Pour Jean-Jacques Gauer, le secteur ne devrait pas s'écrouler mais il sera sans doute forcé de s'adapter à ces nouvelles façon de consommer qui sont d'après lui appelées à perdurer, au moins en partie. Et d'estimer qu'il faudra au moins trois ans pour revenir à la normale.
"Cela commencera par l'augmentation du trafic aérien et les hôtels suivront, juge-t-il. Mais certaines manifestations ne se tiendront plus. On le voit à Genève mais aussi à Bâle où des choses se sont arrêtées. Je pense que les gens vont s'adapter à cette nouvelle situation (...) ils ont pris d'autres moyens de communication, d'autres façons d'échanger et je pense qu'une partie de ces choses vont rester."
Pour répondre à ces nouveaux phénomènes, Jean-Jacques Gauer plaide pour une hôtellerie "plus adaptée" et "plus raisonnée". Il reconnaît que dans certains endroits du pays, et également en Suisse romande, il y a eu une "surcapacité d'hôtels", avec un secteur peut-être un peu trop "optimiste".
"Pour l'ouverture d'un hôtel, il faut compter une décennie. Il faut donc réaliser que la perspective à l'époque n'était pas la même qu'aujourd'hui. Mais c'est pareil pour l'aviation ou pour les destinations balnéaires. Je pense qu'il faut devenir plus raisonnable dans ce qu'on fait.".

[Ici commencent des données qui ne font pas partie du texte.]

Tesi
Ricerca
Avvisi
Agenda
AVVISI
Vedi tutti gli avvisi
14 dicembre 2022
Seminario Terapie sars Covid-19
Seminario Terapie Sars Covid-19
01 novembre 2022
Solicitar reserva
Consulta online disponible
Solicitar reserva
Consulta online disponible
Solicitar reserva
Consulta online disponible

Vers la création d'un think tank
Pour essayer d'anticiper au mieux ces changements à venir, le président de l'Association romande des hôteliers évoque la création d'un groupe de réflexion.
"L'hôtellerie urbaine est la plus touchée dans cette histoire-là. Dans les prochaines semaines, nous allons créer un think tank où des personnes réfléchiront à savoir ce que ce secteur va devenir après la pandémie, que ce soit pour les cinq, les quatre, les trois ou les deux étoiles; une fois que tout le monde aura été vacciné et que les choses pourront reprendre peu à peu."
Mais pour Jean-Jacques Gauer, une chose apparaît déjà clairement. Le secteur va vers une réduction car d'après lui, les gens vont continuer à consommer plus local: "Ils vont rester davantage ici avant de partir à l'autre bout du monde. On a de très belles choses ici, et on peut également se relaxer. Je suis persuadé que ce changement d'habitudes va rester."